Les recherches en paléoclimatologie ont permis d'identifier l'origine de cette catastrophe. L'analyse fine des carottes de glace du Groenland et de l'Antarctique révèle une concentration extrêmement élevée de sulfates et de cendres volcaniques datant précisément de 536. Contrairement aux idées reçues, ce n'est pas une seule, mais probablement deux super-éruptions majeures, survenues à quelques années d'intervalle, qui en sont la cause. La localisation exacte du ou des volcans reste débattue, avec des candidats probables en Islande ou en Amérique du Nord. L'explosion projeta dans la stratosphère d'immenses quantités d'aérosols de soufre, formant un voile mondial qui réfléchit une partie du rayonnement solaire vers l'espace et provoqua un refroidissement global.
N.B. :
Les aérosols volcaniques ont un pouvoir réflectif bien supérieur à celui du CO2. Leur effet refroidissant est puissant mais relativement court (1 à 3 ans), contrairement au réchauffement induit par les gaz à effet de serre qui s'installe sur des siècles.
Les impacts de ce choc climatique furent profonds et durables.
N.B. :
La peste de Justinien (première pandémie de peste bubonique historiquement documentée, 541-542) n'a pas été directement causée par le refroidissement climatique. Cependant, les famines et les déplacements de population induits par les mauvaises récoltes ont créé des conditions sanitaires et sociales idéales pour l'émergence et la propagation explosive de la bactérie Yersinia pestis. Le choc climatique a ainsi été le multiplicateur de risque qui a transformé une épidémie localisée en une catastrophe démographique à l'échelle continentale. La peste de Justinien a perduré par vagues récurrentes pendant près de deux siècles (jusqu'aux alentours de 750).
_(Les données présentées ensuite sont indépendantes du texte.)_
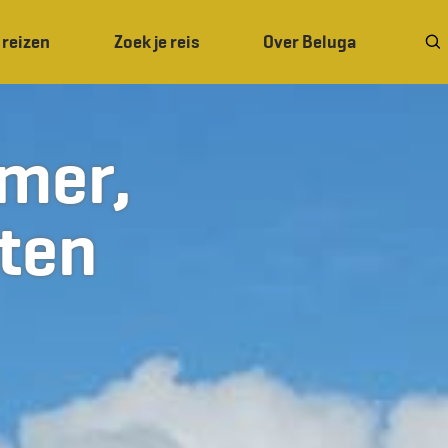
 reizen
Zoek je reis
Over Beluga
omer,
ten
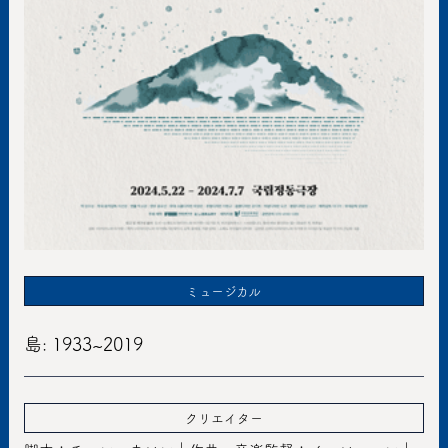
ミュージカル
島: 1933~2019
クリエイター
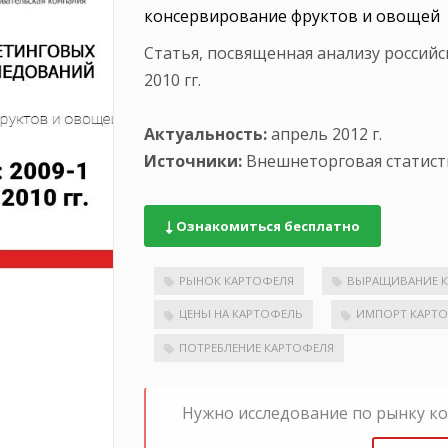
консервирование фруктов и овощей
Статья, посвященная анализу российс
2010 гг.
Актуальность:
апрель 2012 г.
Источники:
Внешнеторговая статист
Ознакомиться бесплатно
РЫНОК КАРТОФЕЛЯ
ВЫРАЩИВАНИЕ 
ЦЕНЫ НА КАРТОФЕЛЬ
ИМПОРТ КАРТ
ПОТРЕБЛЕНИЕ КАРТОФЕЛЯ
Нужно исследование по рынку к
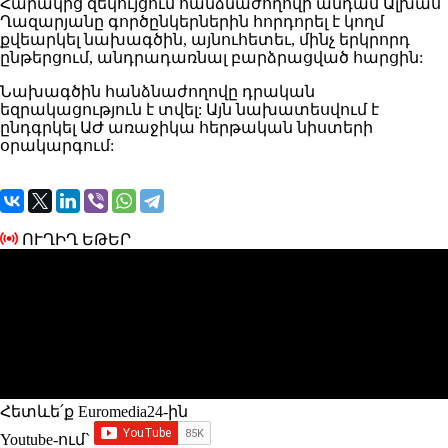
Հարակից զեկույցում հանձնաժողովի անդամ Ալխաս
Ղազարյանը գործընկերներին հորդորել է կողմ
քվեարկել նախագծին, այնուհետեւ, մինչ երկրորդ
ընթերցում, անդրադառնալ բարձրացված հարցին:
Նախագծին հանձնաժողովը դրական
եզրակացություն է տվել: Այն նախատեսվում է
ընդգրկել ԱԺ առաջիկա հերթական նիստերի
օրակարգում:
ՈՒՂԻՂ ԵԹԵՐ
Հետևե՛ք Euromedia24-ին
Youtube-ում`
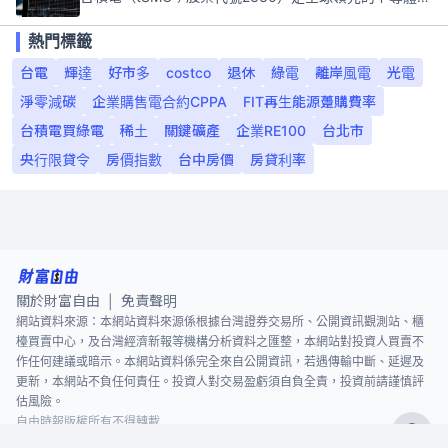
熱門標籤
台電
輝達
好市多
costco
退休
綠電
離岸風電
光電
淨零減碳
企業購售電合約CPPA
FIT再生能源躉購費率
台積電買綠電
稀土
關鍵礦產
企業RE100
台北市
央行限貸令
房價指數
台中房價
房貸利率
關於財富自由
免責聲明
|
網站資料來源：本網站資料來源係根據台灣證券交易所、公開資訊觀測站、櫃
檯買賣中心，及台灣經濟新報等機構分析資料之匯整，本網站對投資人買賣不
作任何建議或暗示。本網站資料係完全來自公開資訊，若遇傳輸中斷、延遲及
更新，本網站不負任何責任。投資人對交易盈虧須自負全責，投資前請謹慎評
估風險。
自由時報版權所有不得轉載
©
2026
The Liberty Times. All Rights Reserved.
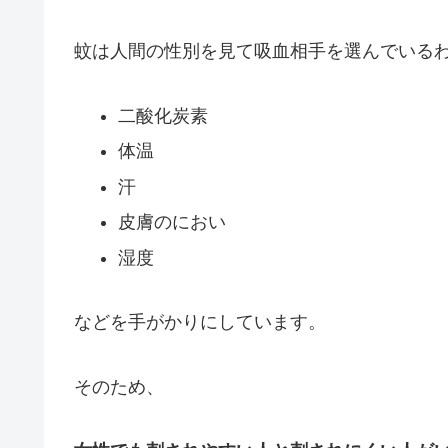
蚊は人間の性別を見て吸血相手を選んでいる
二酸化炭素
体温
汗
皮膚のにおい
湿度
などを手がかりにしています。
そのため、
| Période (CE) | Événement climatique / historique | Indicateur clé (carottes de glace) | Impact principal |
|---|---|---|---|
| 536 | Éruption volcanique majeure, "obscurcissement du soleil". | Pic extrême de sulfates, acide sulfurique. | Refroidissement soudain, été pourri, début des mauvaises récoltes. |
| 540 (env.) | Seconde éruption majeure probable. | Second pic de sulfates dans les carottes. | Prolongation et aggravation du refroidissement, absence de rétablissement climatique. |
| 541-542 | Émergence de la Peste de Justinien. | Pas de signal direct, mais contexte établi. | Décimation démographique massive, affaiblissement de l'Empire byzantin. |
| 536 - 660 (env.) | Période de refroidissement prolongé (LALIA). | Niveaux de sulfates élevés de manière soutenue. | Chute des rendements agricoles, famines récurrentes, restructurations sociales. |
Le refroidissement du 6e siècle n’est pas l’origine directe des conflits, mais un facteur d’amplification. Il accentue des tensions politiques, des rivalités territoriales et des déséquilibres sociaux préexistants, transformant des crises latentes en effondrements géopolitiques pour des décennies.
L'étude du Petit Âge Glaciaire de l'Antiquité tardive offre une perspective cruciale. Elle montre à quel point le système climatique terrestre peut basculer rapidement suite à une perturbation majeure, avec des conséquences qui dépassent largement le domaine environnemental pour remodeler complètement les sociétés humaines. Dans un monde aujourd'hui confronté à un réchauffement rapide d'origine anthropique, cet épisode rappelle la vulnérabilité intrinsèque des civilisations face aux bouleversements du climat. Il souligne également l'importance des archives naturelles, comme les carottes de glace, pour décrypter notre passé et mieux comprendre les dynamiques complexes du système Terre.